Beyond its ten priority sectors, the NWF will also consider opportunities across a further 15 areas, including artificial intelligence and critical minerals. Holbourn said strengthening “sovereign and strategic capabilities” was increasingly important, with potential future investments in UK deposits of tungsten, cobalt, manganese and nickel, building on existing backing for lithium and tin projects.

Based in Leeds, the National Wealth Fund is wholly owned by the HM Treasury but operates independently of ministers. Its mandate is to support the government’s growth and clean energy missions, deliver a return for taxpayers, and catalyse private sector investment. Holbourn said the fund would continue to take “significantly more risk than other commercial financial institutions” while aiming to achieve underlying profitability within its planning period.

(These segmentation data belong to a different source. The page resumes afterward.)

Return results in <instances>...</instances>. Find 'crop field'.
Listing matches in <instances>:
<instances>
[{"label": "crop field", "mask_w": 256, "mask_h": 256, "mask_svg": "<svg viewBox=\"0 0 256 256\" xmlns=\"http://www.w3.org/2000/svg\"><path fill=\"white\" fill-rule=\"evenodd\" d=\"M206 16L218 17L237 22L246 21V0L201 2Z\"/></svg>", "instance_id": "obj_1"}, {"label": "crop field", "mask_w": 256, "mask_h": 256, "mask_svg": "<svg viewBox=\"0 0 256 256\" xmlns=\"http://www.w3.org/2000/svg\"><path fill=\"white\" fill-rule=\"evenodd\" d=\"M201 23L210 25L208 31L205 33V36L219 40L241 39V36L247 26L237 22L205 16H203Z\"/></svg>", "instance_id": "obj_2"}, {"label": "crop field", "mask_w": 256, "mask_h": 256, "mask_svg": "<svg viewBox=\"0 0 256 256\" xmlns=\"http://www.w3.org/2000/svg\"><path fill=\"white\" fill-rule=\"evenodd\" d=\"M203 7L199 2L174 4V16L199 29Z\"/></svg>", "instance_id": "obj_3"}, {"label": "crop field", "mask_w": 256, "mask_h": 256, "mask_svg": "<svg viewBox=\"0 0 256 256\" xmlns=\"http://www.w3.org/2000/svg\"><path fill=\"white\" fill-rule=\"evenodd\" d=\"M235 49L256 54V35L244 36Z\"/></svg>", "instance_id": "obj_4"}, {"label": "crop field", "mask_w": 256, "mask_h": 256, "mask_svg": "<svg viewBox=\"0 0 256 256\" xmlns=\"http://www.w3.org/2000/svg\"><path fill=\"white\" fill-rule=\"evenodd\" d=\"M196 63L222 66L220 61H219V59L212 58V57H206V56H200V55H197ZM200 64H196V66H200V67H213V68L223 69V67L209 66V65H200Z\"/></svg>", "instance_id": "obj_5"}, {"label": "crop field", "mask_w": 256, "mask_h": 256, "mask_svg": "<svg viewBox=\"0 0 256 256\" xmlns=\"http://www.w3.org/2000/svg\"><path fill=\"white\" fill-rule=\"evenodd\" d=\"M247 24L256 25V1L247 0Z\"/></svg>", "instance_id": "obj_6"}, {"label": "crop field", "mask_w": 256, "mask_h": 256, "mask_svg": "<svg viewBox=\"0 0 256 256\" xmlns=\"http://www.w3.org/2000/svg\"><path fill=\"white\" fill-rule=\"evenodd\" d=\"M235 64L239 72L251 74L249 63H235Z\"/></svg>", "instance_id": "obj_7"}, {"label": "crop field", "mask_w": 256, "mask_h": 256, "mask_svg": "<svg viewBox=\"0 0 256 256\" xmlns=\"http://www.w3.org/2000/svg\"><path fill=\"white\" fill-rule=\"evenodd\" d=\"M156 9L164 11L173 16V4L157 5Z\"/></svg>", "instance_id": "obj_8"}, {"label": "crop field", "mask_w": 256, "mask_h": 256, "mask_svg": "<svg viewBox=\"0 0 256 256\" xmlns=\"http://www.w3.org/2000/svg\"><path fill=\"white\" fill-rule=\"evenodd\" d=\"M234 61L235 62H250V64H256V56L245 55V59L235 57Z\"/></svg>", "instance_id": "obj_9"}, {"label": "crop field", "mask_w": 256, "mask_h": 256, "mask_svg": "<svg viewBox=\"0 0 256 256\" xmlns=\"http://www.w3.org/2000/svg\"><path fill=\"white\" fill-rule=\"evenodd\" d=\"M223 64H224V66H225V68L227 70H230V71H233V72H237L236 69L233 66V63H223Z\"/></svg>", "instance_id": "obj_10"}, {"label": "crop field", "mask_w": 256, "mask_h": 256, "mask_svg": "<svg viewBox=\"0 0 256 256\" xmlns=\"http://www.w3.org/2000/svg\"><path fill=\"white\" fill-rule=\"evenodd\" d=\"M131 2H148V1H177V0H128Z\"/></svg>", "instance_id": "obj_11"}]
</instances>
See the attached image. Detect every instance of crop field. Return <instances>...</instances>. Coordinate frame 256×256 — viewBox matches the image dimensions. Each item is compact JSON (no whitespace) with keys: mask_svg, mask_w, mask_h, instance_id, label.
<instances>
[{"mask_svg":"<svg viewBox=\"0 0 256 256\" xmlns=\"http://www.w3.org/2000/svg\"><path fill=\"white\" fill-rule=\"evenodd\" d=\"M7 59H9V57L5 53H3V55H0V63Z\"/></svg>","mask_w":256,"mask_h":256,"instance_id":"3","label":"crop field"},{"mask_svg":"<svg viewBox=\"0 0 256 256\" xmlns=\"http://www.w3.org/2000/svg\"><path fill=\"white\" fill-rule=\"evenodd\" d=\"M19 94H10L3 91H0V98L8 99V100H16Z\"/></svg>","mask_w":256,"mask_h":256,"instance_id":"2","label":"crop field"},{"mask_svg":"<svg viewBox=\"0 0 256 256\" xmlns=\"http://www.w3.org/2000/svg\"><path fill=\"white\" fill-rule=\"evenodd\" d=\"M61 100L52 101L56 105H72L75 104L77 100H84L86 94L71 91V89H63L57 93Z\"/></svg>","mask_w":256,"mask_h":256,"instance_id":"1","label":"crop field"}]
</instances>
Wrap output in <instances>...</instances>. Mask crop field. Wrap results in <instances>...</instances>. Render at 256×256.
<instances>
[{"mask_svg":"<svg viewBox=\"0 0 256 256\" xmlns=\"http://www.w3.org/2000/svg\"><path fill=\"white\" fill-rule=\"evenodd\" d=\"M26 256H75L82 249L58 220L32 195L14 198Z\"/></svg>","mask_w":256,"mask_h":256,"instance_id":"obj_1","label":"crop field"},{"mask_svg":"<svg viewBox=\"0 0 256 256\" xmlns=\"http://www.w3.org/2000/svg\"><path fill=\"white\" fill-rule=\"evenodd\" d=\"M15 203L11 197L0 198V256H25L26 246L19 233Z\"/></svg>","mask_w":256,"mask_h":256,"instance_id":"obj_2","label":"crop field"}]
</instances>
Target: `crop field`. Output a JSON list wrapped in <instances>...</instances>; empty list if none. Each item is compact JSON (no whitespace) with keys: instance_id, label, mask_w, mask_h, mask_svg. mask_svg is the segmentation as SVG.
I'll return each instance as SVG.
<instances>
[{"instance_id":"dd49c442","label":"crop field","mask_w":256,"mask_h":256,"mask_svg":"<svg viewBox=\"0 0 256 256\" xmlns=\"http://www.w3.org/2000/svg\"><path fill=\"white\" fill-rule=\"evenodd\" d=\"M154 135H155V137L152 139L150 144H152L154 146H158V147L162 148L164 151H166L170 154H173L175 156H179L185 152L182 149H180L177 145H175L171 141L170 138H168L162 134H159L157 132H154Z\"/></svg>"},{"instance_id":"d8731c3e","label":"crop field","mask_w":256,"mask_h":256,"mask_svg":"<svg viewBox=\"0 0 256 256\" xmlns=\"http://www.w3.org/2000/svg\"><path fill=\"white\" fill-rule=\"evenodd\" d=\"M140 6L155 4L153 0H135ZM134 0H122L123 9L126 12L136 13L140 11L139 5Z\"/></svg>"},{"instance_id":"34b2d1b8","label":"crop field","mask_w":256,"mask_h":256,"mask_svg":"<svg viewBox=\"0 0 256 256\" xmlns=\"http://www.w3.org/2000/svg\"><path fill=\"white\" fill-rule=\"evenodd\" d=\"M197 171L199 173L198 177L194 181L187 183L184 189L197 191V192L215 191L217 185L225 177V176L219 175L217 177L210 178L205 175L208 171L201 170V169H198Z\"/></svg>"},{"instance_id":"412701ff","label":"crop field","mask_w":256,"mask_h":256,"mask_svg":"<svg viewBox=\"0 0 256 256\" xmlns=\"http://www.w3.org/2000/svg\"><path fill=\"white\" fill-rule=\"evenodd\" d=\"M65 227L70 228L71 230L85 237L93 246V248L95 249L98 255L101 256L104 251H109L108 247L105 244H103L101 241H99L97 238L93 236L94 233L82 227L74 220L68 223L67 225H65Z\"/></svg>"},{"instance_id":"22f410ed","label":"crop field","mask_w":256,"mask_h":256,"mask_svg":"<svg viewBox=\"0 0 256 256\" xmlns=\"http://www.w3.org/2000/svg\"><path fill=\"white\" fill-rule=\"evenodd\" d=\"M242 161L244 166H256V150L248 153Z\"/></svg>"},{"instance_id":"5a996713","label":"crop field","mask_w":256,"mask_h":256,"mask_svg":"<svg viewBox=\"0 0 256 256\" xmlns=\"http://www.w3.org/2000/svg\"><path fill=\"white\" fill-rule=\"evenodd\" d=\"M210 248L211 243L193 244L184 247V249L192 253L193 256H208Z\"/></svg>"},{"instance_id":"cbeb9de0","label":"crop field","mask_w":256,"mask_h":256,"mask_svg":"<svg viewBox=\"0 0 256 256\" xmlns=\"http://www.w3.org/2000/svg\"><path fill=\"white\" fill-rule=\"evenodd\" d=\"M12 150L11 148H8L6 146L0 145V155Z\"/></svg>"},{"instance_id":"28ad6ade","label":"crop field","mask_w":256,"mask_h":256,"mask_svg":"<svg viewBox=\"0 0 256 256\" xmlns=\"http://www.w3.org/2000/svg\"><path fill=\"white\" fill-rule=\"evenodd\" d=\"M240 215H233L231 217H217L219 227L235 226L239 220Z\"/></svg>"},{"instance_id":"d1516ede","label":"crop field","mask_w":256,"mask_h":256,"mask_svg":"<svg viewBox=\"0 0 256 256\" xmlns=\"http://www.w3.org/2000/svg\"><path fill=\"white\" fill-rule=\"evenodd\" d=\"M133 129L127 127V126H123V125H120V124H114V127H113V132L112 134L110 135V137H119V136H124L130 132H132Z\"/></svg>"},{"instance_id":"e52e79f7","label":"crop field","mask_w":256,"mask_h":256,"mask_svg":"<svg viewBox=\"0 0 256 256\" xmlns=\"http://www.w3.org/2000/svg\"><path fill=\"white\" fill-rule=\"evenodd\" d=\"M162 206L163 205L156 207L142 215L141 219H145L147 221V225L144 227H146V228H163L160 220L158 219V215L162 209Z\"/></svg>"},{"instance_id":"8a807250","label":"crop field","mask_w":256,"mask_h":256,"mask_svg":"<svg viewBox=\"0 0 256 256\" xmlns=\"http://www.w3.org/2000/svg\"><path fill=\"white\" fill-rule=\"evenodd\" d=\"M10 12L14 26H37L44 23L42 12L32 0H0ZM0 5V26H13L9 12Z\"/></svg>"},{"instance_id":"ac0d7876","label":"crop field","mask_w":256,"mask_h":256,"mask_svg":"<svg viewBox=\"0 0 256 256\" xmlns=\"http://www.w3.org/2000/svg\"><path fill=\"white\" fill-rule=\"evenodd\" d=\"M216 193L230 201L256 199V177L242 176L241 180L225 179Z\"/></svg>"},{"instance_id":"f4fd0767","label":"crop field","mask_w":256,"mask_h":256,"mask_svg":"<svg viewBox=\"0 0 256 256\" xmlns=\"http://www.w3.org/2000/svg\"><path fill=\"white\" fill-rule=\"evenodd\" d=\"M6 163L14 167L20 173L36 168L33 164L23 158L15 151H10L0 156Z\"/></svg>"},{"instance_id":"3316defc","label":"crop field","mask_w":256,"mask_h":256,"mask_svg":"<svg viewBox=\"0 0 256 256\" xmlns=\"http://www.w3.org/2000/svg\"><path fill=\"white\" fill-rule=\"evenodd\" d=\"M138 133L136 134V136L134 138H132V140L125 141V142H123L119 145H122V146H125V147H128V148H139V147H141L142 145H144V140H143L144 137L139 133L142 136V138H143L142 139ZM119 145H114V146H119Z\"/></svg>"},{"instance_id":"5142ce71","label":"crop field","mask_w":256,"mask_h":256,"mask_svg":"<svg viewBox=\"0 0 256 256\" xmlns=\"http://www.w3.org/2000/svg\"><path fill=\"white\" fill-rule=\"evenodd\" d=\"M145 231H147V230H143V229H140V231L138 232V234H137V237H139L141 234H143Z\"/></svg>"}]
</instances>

The fund’s minimum investment size is £25 million for equity or £50 million for debt, but Holbourn said average deal sizes would need to exceed £100 million to deploy capital at the required pace, given the organisation has capacity to complete around 40 investments a year.

To date, the NWF has made around 70 investments. These include major backing for upgrades to the UK’s electricity transmission network, such as an £800 million financial guarantee to support SSE’s grid projects in the north of Scotland, and a £600 million commitment to Scottish Power to reinforce connections between Scotland and England.

It has also invested across the energy storage sector, including lithium-ion battery projects and long-duration storage technologies such as Highview Power’s plans for large-scale liquid air energy storage. Other investments include Cornish Lithium, which aims to produce battery-grade lithium in Cornwall, and Cornish Metals, which is reviving historic tin mining in the region.

Holbourn said the faster deployment strategy reflects both urgency and opportunity. “We want to move quickly, but in a way that is targeted and strategic, helping to build the clean energy systems, industrial capacity and regional growth the UK needs for the long term,” he said.